Harris made one more trip to Central America after 2021, to attend the inauguration of Honduran President Xiomara Castro in January 2022. According to the White House, Harris talked to her about “combating corruption and gender-based violence as a way to address the root causes of migration.”
Since then, she has held two meetings in Washington, one with López Obrador in July 2022 and the other most recently with Guatemalan President Bernardo Arévalo in March.
A White House official defended Harris’ record and said her work is ongoing. “Vice President Harris continues to lead the effort to address the root causes of migration from Honduras, Guatemala, and El Salvador, including by generating more than $5.2 billion in investments into the region to give people economic opportunity at home. These investments are creating jobs and have connected more than 4.5 million people to the internet and brought more than 2.5 million people into the formal financial system.”
“Under the Vice President’s leadership, the Biden-Harris Administration continues to implement the Root Causes Strategy.

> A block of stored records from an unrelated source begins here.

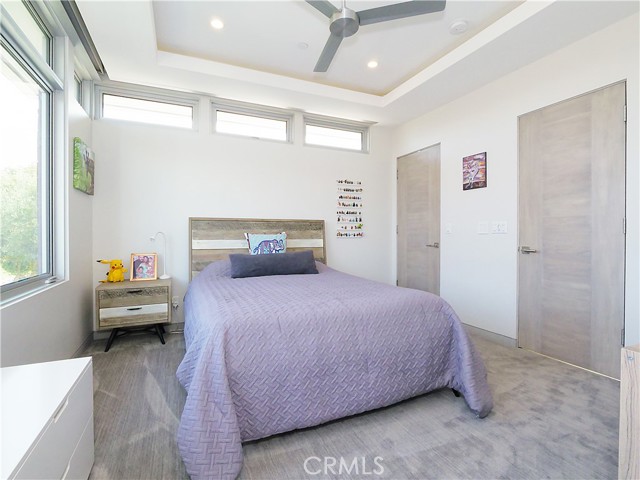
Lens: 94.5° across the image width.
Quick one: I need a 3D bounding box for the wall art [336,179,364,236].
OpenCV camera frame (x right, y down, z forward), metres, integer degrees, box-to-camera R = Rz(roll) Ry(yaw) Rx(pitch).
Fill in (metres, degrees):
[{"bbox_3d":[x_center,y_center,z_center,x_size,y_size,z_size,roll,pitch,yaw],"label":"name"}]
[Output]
[{"bbox_3d":[0.414,-0.420,4.049,0.422,0.800,0.040,0,0,-23],"label":"wall art"}]

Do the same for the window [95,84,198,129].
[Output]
[{"bbox_3d":[-1.802,-1.389,3.135,0.963,0.343,0.080,0,0,-23],"label":"window"}]

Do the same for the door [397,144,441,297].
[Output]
[{"bbox_3d":[1.294,-0.086,3.885,0.045,2.157,0.779,0,0,-25],"label":"door"}]

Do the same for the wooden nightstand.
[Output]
[{"bbox_3d":[-1.790,0.717,2.918,0.582,0.575,0.385,0,0,-23],"label":"wooden nightstand"}]

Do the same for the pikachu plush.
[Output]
[{"bbox_3d":[-2.027,0.296,2.869,0.175,0.222,0.200,0,0,40],"label":"pikachu plush"}]

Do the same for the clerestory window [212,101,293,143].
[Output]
[{"bbox_3d":[-0.789,-1.409,3.575,0.971,0.364,0.080,0,0,-23],"label":"clerestory window"}]

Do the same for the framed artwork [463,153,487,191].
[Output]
[{"bbox_3d":[1.622,-0.707,3.102,0.030,0.349,0.254,0,0,-25],"label":"framed artwork"}]

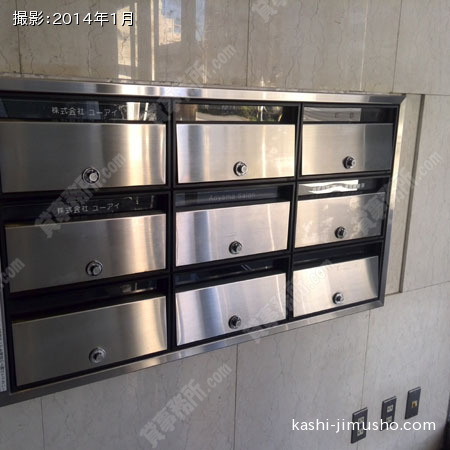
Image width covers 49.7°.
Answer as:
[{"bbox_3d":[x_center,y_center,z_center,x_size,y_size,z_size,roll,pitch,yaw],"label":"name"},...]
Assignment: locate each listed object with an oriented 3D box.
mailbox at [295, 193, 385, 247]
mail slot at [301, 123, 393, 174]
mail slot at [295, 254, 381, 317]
[{"bbox_3d":[0.342,-0.015,1.397,0.336,0.133,0.045,-6,16,-30],"label":"mailbox"},{"bbox_3d":[0.331,-0.223,1.393,0.341,0.138,0.100,-7,16,-30],"label":"mail slot"},{"bbox_3d":[0.337,0.180,1.444,0.336,0.133,0.045,-6,16,-30],"label":"mail slot"}]

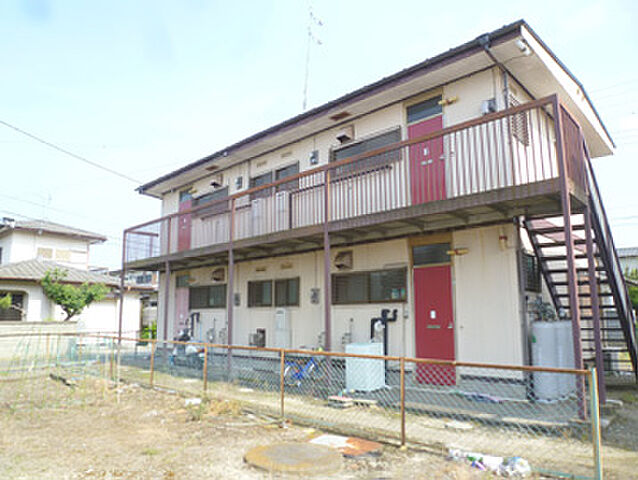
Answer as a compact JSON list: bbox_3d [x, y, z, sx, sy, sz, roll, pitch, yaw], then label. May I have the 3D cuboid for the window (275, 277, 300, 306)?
[{"bbox_3d":[-0.708,1.167,9.823,0.847,0.638,0.081,-9,-14,42],"label":"window"}]

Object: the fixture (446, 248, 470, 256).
[{"bbox_3d":[2.227,0.188,7.093,0.329,0.081,0.134,-9,-14,42],"label":"fixture"}]

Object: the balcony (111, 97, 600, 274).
[{"bbox_3d":[-1.249,-0.365,10.330,12.851,1.313,1.250,-10,-13,43],"label":"balcony"}]

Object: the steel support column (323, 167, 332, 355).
[{"bbox_3d":[0.157,0.538,7.620,0.065,3.743,0.065,-9,-14,42],"label":"steel support column"}]

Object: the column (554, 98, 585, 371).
[{"bbox_3d":[2.991,0.108,5.347,0.085,3.955,0.092,-10,-13,43],"label":"column"}]

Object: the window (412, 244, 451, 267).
[{"bbox_3d":[1.907,0.254,7.503,0.706,0.349,0.074,-9,-14,42],"label":"window"}]

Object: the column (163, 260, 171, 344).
[{"bbox_3d":[-3.883,1.787,11.254,0.065,2.554,0.065,-9,-14,42],"label":"column"}]

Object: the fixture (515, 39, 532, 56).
[{"bbox_3d":[3.032,-2.857,6.566,0.148,0.141,0.323,-9,-14,42],"label":"fixture"}]

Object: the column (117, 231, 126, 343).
[{"bbox_3d":[-5.867,1.540,13.190,0.065,3.716,0.065,-9,-14,42],"label":"column"}]

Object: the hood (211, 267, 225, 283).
[{"bbox_3d":[-2.677,0.918,11.595,0.336,0.363,0.229,-9,-14,42],"label":"hood"}]

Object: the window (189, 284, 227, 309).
[{"bbox_3d":[-3.238,1.654,12.794,1.974,0.674,0.099,-10,-13,43],"label":"window"}]

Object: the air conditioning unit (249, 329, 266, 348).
[{"bbox_3d":[-1.516,2.411,10.845,0.412,0.476,0.248,-10,-13,43],"label":"air conditioning unit"}]

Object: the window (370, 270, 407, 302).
[{"bbox_3d":[1.323,0.889,8.519,0.866,0.660,0.085,-10,-13,43],"label":"window"}]

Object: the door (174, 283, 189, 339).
[{"bbox_3d":[-4.243,2.512,13.639,0.753,2.080,0.071,-10,-13,43],"label":"door"}]

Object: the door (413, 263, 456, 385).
[{"bbox_3d":[2.015,1.478,7.756,0.746,2.045,0.071,-10,-13,43],"label":"door"}]

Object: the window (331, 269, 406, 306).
[{"bbox_3d":[0.958,0.949,8.851,1.860,0.660,0.099,-10,-13,43],"label":"window"}]

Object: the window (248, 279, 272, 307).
[{"bbox_3d":[-1.400,1.281,10.464,0.907,0.638,0.081,-9,-14,42],"label":"window"}]

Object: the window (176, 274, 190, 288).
[{"bbox_3d":[-4.004,1.221,12.973,0.733,0.356,0.074,-9,-14,42],"label":"window"}]

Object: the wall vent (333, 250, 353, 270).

As a part of this strategy, the Administration is on track to meet its commitment to provide $4 billion to the region over four years and continues to work to combat corruption, reduce violence, and empower women,” the White House official wrote.
Think tanks that study immigration and international non-governmental organizations have also questioned the impact of Harris’ work in addressing immigration.
“She had a very narrow mandate, which was to be the diplomatic representative in Central America at the time when most unauthorized immigration was coming from Central America,” said Andrew Selee, president of the Migration Policy Institute, a nonpartisan think tank based in Washington.
Since 2021, immigration from the Central American countries of Guatemala, El Salvador and Honduras, once the leaders in illegal immigration across the southwest border, has fallen from 86,089 in March 2021 to 25,015 in June 2024, according to Customs and Border Protection data.
But immigration experts point out that the decline is most likely driven by other factors, including U.S. policies restricting asylum at the border and an increase in Mexican interdictions of U.S.-bound migrants. And during that time, migration from countries like Venezuela and China — where Harris has no involvement in immigration discussions — has mounted.
Selee said USAID took over the money the U.S. sent to Central America for development while Harris stayed focused on the private-sector investment.
“Vice President Harris was very involved diplomatically early on with Central American governments, clearing the way to get these two initiatives underway and talking about how to stem unauthorized migration,” Selee said. “But, as near as I can tell, she just hasn’t stayed as engaged diplomatically on this. And, you know, over time, the State Department and the National Security Council really took over the diplomatic side.”
Krish O’Mara Vignarajah, president and CEO of Global Refuge, noted Harris’ role launching an anti-corruption task force with the Justice Department focused on Northern Triangle countries.
“I do think she [Harris] has played a leadership role in addressing the root causes,” Vignarajah said.
“Do we believe this solves the problem? No. Of course not. And this is where Congress needs to be a real player,” she said.